Ever since I decided NO to anyone who didn’t feel like my metaphorical unicorn, I have received numerous messages from men seeking to reacquaint themselves. By numerous I mean five. That's five in two weeks. They arrived through the cracks, hitherto presumed lost in time. It is interesting perhaps - from a metaphysical perspective, assuming that I have a vaguely accurate understanding of metaphysical - that each of these men has chosen to message when I've decided I'm not open to them. They, somehow, have picked up on this from across the cosmos. My disinterest has made me more appealing. The chase is on, except it isn’t because I’m not running about Benny Hill stylee saying chase me, chase me. If anyone I’d ever spoken to was paying attention, I don’t play hard to get. I’m either interested thus available or not interested thus unavailable. I don’t have some grey in betweeny category.
There is only one man I’m interested in hearing from. Unless we include famous people – then a WhatsApp from Benedict C might be quite nice but he is married and, incredibly, doesn’t have my number.
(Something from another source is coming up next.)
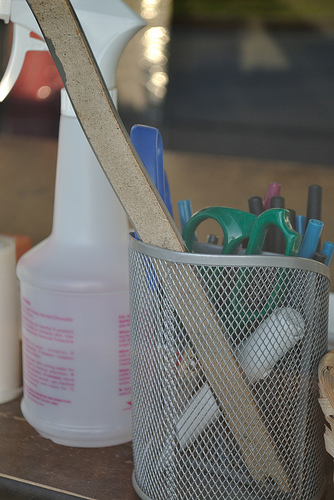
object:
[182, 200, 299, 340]
handle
So within the realms of a Non-Benedict-reality, there is just one man. I believe this situation is known as sods law.
If I’m anti-desire-manifesting then I’d like to stop doing that because it’s fucking stupid. I’m only interested in a WhatsApp (or flowers – may as well push the tempo) from one man and he knows who he is.
Love
The RGF xx
PS. The blog post title is a play on Teenage Fanclub's Metal Baby. A favourite track from times past. The song is lyrically impaired but otherwise kinda perfect. You might even say that it has feet of clay.
PS. The blog post title is a play on Teenage Fanclub's Metal Baby. A favourite track from times past. The song is lyrically impaired but otherwise kinda perfect. You might even say that it has feet of clay.